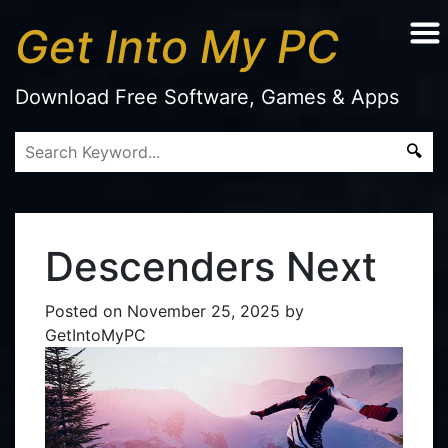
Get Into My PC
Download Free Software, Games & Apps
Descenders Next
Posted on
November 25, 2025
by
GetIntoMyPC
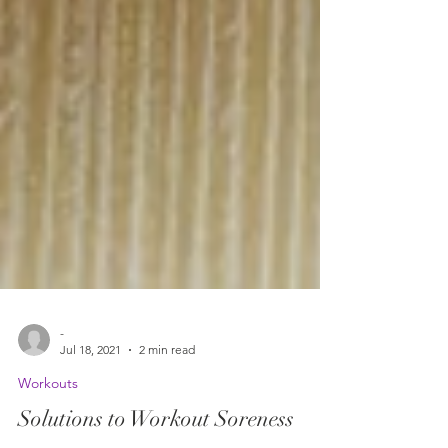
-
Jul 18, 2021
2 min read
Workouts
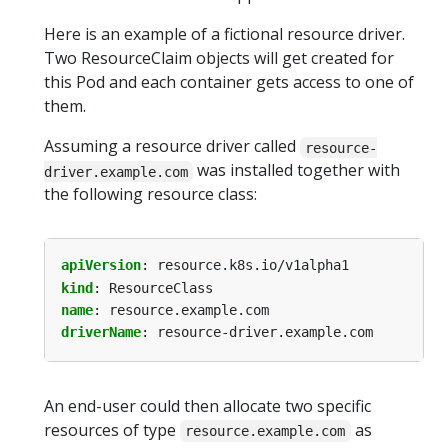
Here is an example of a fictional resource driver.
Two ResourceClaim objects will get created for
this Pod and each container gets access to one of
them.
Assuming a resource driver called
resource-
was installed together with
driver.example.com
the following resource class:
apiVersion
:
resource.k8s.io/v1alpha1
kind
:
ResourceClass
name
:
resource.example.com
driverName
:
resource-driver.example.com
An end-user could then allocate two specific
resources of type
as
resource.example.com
────
» Problem to solve
The records above must be echoed exactly, minus their pictures.

» Your response
Get Into My PC
Download Free Software, Games & Apps
Descenders Next
Posted on
November 25, 2025
by
GetIntoMyPC
-
Jul 18, 2021
2 min read
Workouts
Here is an example of a fictional resource driver.
Two ResourceClaim objects will get created for
this Pod and each container gets access to one of
them.
Assuming a resource driver called
resource-
was installed together with
driver.example.com
the following resource class:
apiVersion
:
resource.k8s.io/v1alpha1
kind
:
ResourceClass
name
:
resource.example.com
driverName
:
resource-driver.example.com
An end-user could then allocate two specific
resources of type
as
resource.example.com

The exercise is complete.